**Records supplied:**
>>>>>

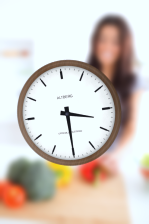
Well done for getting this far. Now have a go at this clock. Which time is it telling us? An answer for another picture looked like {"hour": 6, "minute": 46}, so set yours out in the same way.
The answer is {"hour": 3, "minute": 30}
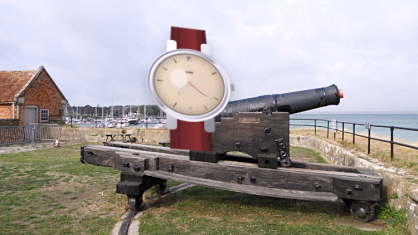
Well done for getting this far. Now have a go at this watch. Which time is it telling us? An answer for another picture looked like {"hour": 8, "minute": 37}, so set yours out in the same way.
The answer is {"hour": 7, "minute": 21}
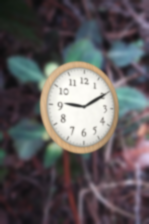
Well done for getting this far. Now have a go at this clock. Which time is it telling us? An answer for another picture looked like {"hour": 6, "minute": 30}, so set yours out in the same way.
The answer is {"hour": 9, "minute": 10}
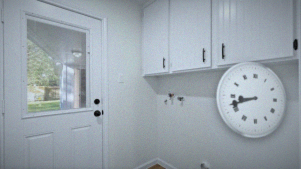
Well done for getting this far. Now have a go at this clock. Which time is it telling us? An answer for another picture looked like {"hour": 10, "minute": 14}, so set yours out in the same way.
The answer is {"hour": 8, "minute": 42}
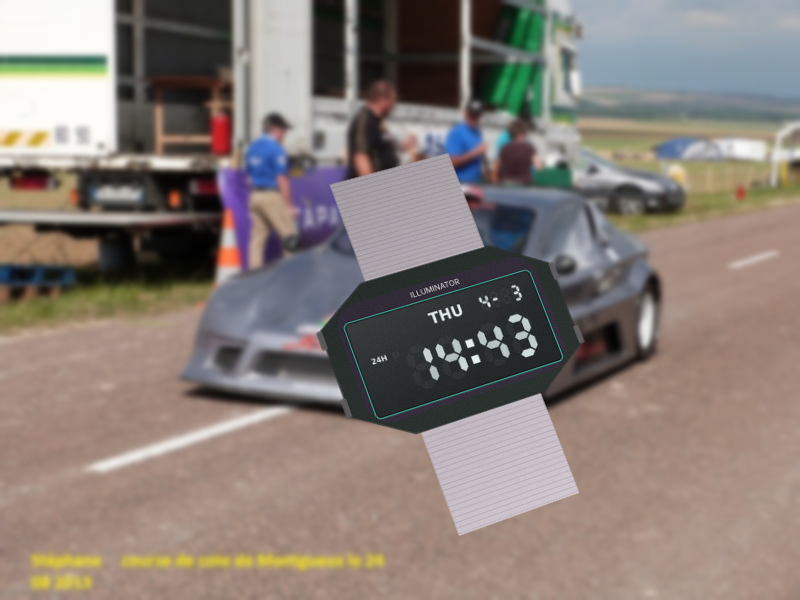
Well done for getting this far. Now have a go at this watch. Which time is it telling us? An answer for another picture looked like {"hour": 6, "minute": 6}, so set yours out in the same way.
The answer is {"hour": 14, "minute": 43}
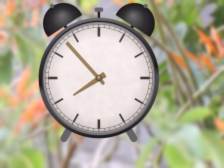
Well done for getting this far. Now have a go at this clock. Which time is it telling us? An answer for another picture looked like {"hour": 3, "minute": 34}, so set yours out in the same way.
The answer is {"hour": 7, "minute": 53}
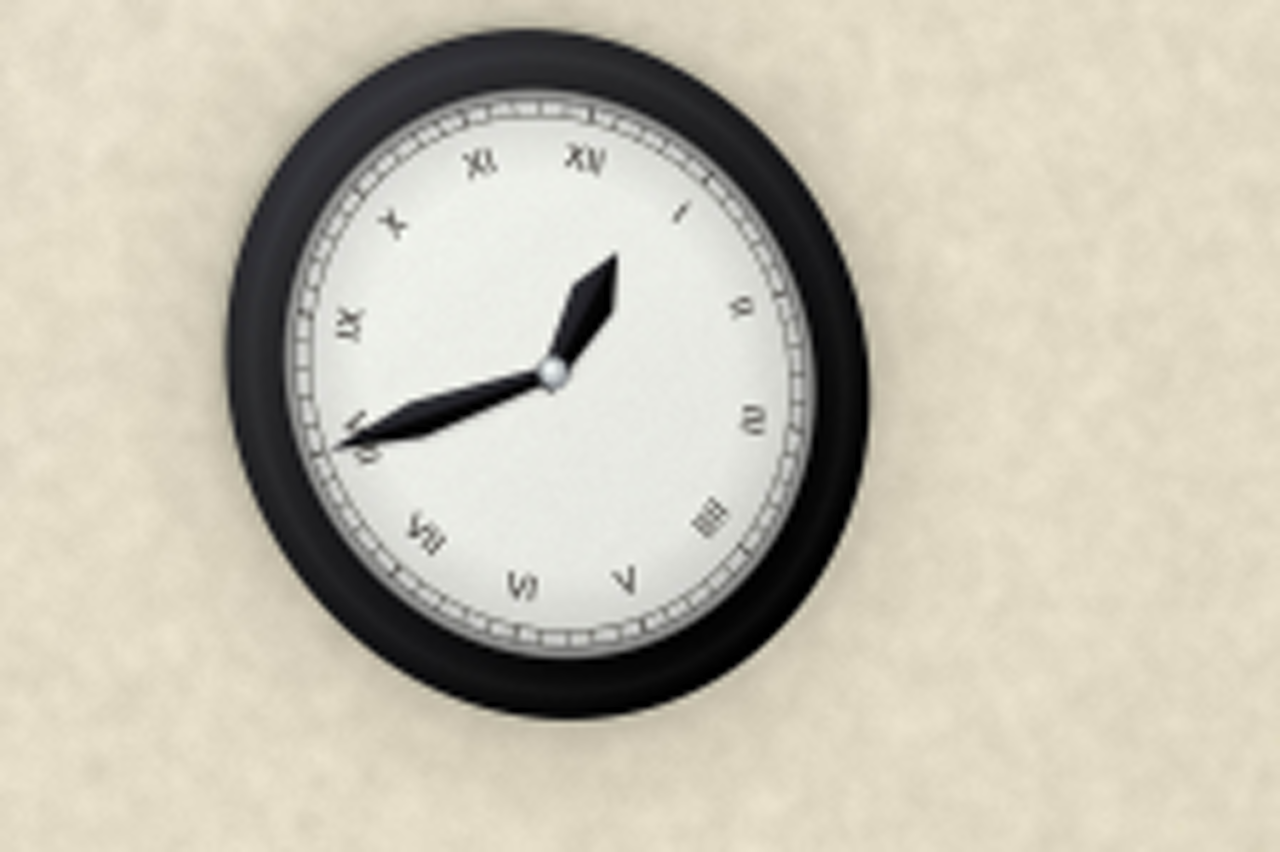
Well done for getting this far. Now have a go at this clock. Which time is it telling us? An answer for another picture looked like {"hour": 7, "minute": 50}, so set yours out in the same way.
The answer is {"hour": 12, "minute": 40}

<<<<<
>>>>>

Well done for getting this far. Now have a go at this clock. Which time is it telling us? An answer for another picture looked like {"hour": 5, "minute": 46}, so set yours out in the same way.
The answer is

<<<<<
>>>>>

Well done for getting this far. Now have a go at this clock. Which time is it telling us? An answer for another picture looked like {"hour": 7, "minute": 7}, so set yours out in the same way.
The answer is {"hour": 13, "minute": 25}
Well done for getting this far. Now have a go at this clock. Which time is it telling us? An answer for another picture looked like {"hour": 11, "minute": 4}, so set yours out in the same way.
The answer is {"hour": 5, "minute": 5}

<<<<<

Gather every line of the items above that contains the string "this", with case counting.

**Written answer:**
Well done for getting this far. Now have a go at this clock. Which time is it telling us? An answer for another picture looked like {"hour": 6, "minute": 46}, so set yours out in the same way.
Well done for getting this far. Now have a go at this watch. Which time is it telling us? An answer for another picture looked like {"hour": 8, "minute": 37}, so set yours out in the same way.
Well done for getting this far. Now have a go at this clock. Which time is it telling us? An answer for another picture looked like {"hour": 6, "minute": 30}, so set yours out in the same way.
Well done for getting this far. Now have a go at this clock. Which time is it telling us? An answer for another picture looked like {"hour": 10, "minute": 14}, so set yours out in the same way.
Well done for getting this far. Now have a go at this watch. Which time is it telling us? An answer for another picture looked like {"hour": 6, "minute": 6}, so set yours out in the same way.
Well done for getting this far. Now have a go at this clock. Which time is it telling us? An answer for another picture looked like {"hour": 3, "minute": 34}, so set yours out in the same way.
Well done for getting this far. Now have a go at this clock. Which time is it telling us? An answer for another picture looked like {"hour": 7, "minute": 50}, so set yours out in the same way.
Well done for getting this far. Now have a go at this clock. Which time is it telling us? An answer for another picture looked like {"hour": 5, "minute": 46}, so set yours out in the same way.
Well done for getting this far. Now have a go at this clock. Which time is it telling us? An answer for another picture looked like {"hour": 7, "minute": 7}, so set yours out in the same way.
Well done for getting this far. Now have a go at this clock. Which time is it telling us? An answer for another picture looked like {"hour": 11, "minute": 4}, so set yours out in the same way.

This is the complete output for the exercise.